Yep, American football.
An accomplished squash player and soccer fantasy-league owner, she took in the Arizona-Arizona State game in November with her Arizonan boyfriend. Unlike with soccer, she said, "I couldn't understand why it was stopping all the time." Unlike with rugby, she said, "you don't even have to have the ball and you can be shoved to the floor.")
The third reading does it
With everyone around her forecasting the demise of her anonymity, she starts the walk down Oxford telling how she was in Birmingham (the one in England) filming the BBC's "Doctors" about a year ago when agent Mary Fitzgerald dialed from Morocco to say Whittaker's third reading for "Venus" had clinched the part of Jessie, whereupon Whittaker began crying and the taxi driver said, "You all right, love?"
Her first conversation with O'Toole, 74, had come at that third reading. Three actresses had wrought tight contention for the part of the coarse grandniece who comes to London and annoys the hell out of her aged great-uncle (played by Leslie Phillips) but enchants his aged best friend (played by O'Toole). Set to meet both Kureishi and O'Toole, she judged herself "terrified."
• • • •
◆ Instructions ◆
(a) In the article about Whittaker's casting in "Venus," which part did her third reading win?
(b) Rewrite the paragraph of the Whittaker article that begins "Her first conversation with O'Toole" in two or three shorter sentences, keeping its main facts.
(c) Please carry on the Whittaker article from its final sentence.
• • • •
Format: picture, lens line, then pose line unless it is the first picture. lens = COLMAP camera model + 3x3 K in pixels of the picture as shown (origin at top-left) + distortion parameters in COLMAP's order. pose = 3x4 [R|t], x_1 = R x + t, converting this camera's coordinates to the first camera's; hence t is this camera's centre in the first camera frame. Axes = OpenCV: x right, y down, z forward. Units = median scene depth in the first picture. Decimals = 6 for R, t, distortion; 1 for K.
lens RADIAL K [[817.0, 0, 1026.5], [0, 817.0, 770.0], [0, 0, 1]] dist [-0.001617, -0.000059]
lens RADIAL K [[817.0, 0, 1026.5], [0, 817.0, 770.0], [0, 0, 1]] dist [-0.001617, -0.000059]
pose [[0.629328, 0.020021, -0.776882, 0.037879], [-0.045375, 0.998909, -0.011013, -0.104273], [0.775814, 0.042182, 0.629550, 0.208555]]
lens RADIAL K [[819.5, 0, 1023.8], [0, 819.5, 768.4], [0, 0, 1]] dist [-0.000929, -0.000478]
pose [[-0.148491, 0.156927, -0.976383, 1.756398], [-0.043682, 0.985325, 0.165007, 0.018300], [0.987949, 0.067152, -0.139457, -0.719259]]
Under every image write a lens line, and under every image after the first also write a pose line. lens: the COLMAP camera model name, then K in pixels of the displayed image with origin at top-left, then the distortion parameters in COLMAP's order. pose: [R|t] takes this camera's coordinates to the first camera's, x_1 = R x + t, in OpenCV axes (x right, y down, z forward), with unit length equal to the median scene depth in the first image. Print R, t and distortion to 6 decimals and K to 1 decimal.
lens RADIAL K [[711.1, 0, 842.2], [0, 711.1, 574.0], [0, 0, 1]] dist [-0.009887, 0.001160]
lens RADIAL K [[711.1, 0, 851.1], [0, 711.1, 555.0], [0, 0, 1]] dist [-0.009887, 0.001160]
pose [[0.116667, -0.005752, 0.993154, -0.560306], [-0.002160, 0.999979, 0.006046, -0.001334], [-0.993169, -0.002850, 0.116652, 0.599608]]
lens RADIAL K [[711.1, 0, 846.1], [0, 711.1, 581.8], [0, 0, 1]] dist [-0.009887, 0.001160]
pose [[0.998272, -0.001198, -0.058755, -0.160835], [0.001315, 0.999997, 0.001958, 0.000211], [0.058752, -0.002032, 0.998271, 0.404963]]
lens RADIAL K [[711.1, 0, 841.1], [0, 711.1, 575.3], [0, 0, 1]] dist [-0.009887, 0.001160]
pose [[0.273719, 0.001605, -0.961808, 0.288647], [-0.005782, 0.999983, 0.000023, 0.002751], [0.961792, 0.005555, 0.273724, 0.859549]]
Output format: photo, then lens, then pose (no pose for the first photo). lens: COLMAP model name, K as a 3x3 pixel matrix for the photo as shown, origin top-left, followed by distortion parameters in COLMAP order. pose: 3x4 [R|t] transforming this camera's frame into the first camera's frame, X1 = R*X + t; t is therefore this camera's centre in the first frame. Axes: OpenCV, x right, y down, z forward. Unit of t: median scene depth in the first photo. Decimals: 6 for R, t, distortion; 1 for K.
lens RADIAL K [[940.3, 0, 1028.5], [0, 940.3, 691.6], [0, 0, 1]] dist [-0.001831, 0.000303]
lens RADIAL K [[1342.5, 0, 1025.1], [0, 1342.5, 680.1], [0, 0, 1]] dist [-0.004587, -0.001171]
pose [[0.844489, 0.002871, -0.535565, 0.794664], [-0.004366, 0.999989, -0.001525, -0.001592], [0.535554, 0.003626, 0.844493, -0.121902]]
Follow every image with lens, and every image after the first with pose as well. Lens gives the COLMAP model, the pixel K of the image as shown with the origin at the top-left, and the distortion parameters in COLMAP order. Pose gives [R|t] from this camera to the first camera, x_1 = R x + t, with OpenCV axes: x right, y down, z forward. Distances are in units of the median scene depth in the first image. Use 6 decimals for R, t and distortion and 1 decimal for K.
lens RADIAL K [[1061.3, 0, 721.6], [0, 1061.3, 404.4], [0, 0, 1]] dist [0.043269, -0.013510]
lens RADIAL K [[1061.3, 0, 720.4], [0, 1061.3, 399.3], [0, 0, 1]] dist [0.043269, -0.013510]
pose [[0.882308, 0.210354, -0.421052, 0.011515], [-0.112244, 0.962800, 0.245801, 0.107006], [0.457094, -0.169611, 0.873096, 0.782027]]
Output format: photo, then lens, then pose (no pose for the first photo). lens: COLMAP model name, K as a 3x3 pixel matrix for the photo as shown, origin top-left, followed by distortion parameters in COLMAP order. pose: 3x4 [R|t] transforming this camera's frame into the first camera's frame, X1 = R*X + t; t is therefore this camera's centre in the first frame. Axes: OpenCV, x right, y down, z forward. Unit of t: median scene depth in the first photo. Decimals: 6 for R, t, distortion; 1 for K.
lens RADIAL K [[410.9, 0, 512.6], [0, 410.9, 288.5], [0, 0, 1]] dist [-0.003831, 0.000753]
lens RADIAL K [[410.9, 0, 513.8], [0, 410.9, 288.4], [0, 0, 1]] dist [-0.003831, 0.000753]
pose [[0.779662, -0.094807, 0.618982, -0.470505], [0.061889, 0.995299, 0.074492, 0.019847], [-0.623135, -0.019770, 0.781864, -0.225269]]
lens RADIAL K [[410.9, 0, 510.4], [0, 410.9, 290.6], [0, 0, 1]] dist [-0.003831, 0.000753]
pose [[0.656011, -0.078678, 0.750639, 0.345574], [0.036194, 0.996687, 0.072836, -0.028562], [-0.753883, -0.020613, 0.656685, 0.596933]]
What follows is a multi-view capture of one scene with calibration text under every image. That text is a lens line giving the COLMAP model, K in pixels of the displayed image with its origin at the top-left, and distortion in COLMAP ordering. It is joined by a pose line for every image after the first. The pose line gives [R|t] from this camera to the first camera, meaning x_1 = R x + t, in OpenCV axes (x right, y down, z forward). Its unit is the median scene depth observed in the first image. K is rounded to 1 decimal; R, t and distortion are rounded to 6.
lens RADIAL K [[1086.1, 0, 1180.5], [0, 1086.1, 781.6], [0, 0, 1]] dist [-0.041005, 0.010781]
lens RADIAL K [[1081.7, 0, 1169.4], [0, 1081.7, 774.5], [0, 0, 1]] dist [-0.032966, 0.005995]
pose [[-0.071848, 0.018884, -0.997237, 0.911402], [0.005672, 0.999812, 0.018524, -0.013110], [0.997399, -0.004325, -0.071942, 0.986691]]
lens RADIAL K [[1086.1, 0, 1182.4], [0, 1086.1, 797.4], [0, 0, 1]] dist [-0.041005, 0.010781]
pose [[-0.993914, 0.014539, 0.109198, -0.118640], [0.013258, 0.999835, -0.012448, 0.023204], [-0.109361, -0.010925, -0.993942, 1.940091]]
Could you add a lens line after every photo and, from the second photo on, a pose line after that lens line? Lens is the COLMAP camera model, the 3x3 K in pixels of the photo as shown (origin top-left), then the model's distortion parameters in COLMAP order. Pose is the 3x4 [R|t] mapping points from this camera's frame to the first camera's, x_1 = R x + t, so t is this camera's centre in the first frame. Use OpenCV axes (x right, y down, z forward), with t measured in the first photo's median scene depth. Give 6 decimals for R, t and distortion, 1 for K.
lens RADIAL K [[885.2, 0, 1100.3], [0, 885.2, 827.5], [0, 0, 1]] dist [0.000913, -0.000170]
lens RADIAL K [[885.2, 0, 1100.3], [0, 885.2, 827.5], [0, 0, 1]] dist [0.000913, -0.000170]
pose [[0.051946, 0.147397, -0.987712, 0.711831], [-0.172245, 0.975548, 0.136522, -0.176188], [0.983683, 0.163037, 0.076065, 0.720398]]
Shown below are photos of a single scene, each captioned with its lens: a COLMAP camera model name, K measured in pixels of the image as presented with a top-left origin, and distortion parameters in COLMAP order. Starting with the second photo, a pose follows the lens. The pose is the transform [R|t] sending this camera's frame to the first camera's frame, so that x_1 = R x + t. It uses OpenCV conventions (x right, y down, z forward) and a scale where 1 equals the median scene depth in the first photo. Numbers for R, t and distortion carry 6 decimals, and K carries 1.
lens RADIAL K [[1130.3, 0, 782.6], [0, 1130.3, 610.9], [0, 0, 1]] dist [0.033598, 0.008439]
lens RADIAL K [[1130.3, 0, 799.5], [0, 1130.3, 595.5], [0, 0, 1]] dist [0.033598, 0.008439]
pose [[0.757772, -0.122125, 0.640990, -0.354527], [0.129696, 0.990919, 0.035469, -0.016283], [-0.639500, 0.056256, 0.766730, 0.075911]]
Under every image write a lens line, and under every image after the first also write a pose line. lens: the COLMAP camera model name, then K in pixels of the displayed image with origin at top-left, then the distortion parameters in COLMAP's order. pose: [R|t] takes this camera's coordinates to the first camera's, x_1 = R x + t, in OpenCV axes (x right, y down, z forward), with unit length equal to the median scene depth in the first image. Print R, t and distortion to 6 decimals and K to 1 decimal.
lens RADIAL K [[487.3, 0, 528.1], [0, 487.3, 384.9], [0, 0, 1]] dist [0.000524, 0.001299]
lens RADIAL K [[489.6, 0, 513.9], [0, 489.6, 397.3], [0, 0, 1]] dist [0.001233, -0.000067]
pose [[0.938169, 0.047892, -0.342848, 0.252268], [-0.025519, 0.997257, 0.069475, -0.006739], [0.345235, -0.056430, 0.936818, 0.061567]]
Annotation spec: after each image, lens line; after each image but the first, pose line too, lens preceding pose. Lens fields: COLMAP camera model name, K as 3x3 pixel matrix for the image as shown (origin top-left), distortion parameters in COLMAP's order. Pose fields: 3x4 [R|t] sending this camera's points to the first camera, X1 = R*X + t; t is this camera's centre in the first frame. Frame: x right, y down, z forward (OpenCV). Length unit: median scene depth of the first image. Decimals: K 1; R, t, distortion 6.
• • • •
◆ Answers for this exercise ◆
(a) The part of Jessie.

(b) Whittaker first spoke with O'Toole, 74, at her third reading. Three actresses were competing for the role of the coarse grandniece who comes to London, annoys her aged great-uncle (Leslie Phillips) and enchants his aged best friend (O'Toole). Facing a meeting with both Kureishi and O'Toole, she called herself "terrified."

(c)
"He's like 6-3," she said of O'Toole. She, by the way, is 5 feet 5. "And he stood up to say hello to me and he was just this towering man." She requested an autograph of a "Lawrence of Arabia" DVD for somebody else. Banter ensued. Whittaker asked O'Toole if it was true what her mother had said about him wearing some sort of unusual costume to some sort of party in the 1970s. O'Toole replied it was not true but wished it were.
By last February, as they shot the final scenes on spitefully frigid days on an English beach, she'd lean on him during breaks.
"He would take her out for walks and talk to her; he was very charming with her," Kureishi said.
"What a connection with such an amazing man," Whittaker said.
"She is a brave, very self-assured, tough little girl," O'Toole said.
In fact, Phillips found her emblematic of a sort of evolution across in the decades, in which young people "are getting more and more sure of what they do," a vantage point with heft given Phillips' age (82) and film total (136). Much as he shared Whittaker's first film, Phillips shared Julie Christie's first two ("The Fast Lady" and "Crooks Anonymous"), both in 1962 when the future Lara Antipova was still 21.
"She wasn't as relaxed as this girl," Phillips said. "She was nervous and she was late on the set and she didn't necessarily get on with the director. Jodie's terribly assured. Very on the ball."
Example, from Phillips: On the "crucial day" at the outset "when we all sit 'round and read" in the production company, Whittaker showed up with the northern accent central to the part. "She arrived on set knowing her lines when I don't think I've ever done that," Phillips said. "And she did it without the book....There was no sign of nerves or anything. I was quite nervous."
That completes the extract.